● PROVIDED INFORMATION:
================================

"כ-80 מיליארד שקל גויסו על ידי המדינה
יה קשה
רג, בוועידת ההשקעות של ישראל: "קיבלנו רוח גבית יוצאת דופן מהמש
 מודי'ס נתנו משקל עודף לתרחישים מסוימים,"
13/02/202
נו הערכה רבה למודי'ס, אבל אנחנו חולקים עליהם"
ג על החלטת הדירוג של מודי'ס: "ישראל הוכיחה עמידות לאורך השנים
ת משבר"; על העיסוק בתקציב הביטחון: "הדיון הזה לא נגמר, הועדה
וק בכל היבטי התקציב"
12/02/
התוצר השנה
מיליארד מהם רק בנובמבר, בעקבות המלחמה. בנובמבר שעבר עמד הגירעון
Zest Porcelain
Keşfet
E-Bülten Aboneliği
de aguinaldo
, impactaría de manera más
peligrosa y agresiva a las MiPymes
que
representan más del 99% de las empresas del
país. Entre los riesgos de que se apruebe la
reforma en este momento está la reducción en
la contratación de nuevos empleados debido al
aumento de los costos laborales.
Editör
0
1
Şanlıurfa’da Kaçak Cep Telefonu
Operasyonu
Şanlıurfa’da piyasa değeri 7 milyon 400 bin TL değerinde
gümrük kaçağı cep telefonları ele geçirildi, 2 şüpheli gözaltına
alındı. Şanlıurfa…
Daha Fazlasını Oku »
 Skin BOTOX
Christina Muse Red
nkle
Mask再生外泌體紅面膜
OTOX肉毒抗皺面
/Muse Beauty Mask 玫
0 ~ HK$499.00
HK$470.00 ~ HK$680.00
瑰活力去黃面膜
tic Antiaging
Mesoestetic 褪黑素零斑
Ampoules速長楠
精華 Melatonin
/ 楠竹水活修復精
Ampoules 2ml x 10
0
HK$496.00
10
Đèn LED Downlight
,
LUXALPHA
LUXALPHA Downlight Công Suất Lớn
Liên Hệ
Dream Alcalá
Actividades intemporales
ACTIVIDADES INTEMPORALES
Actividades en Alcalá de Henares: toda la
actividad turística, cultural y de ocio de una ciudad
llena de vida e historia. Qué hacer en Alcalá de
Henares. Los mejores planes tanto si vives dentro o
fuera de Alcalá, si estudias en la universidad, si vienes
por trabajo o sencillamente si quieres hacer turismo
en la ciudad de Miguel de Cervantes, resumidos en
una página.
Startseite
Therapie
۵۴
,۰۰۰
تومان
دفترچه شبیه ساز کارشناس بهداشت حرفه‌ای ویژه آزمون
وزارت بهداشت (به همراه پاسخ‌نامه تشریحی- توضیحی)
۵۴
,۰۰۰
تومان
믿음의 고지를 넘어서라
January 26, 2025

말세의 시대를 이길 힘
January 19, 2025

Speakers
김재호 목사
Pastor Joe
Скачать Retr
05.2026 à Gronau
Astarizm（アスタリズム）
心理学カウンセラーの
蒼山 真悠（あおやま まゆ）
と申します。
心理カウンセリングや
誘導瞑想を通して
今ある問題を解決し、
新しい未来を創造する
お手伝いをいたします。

================================

● WORK ORDER: Could you output the lines above, exactly as written, from the one containing "دفترچه شبیه ساز" through the last, with both ends included and no others?

● ANSWER TO THE EXERCISE:
دفترچه شبیه ساز کارشناس بهداشت حرفه‌ای ویژه آزمون
وزارت بهداشت (به همراه پاسخ‌نامه تشریحی- توضیحی)
۵۴
,۰۰۰
تومان
믿음의 고지를 넘어서라
January 26, 2025

말세의 시대를 이길 힘
January 19, 2025

Speakers
김재호 목사
Pastor Joe
Скачать Retr
05.2026 à Gronau
Astarizm（アスタリズム）
心理学カウンセラーの
蒼山 真悠（あおやま まゆ）
と申します。
心理カウンセリングや
誘導瞑想を通して
今ある問題を解決し、
新しい未来を創造する
お手伝いをいたします。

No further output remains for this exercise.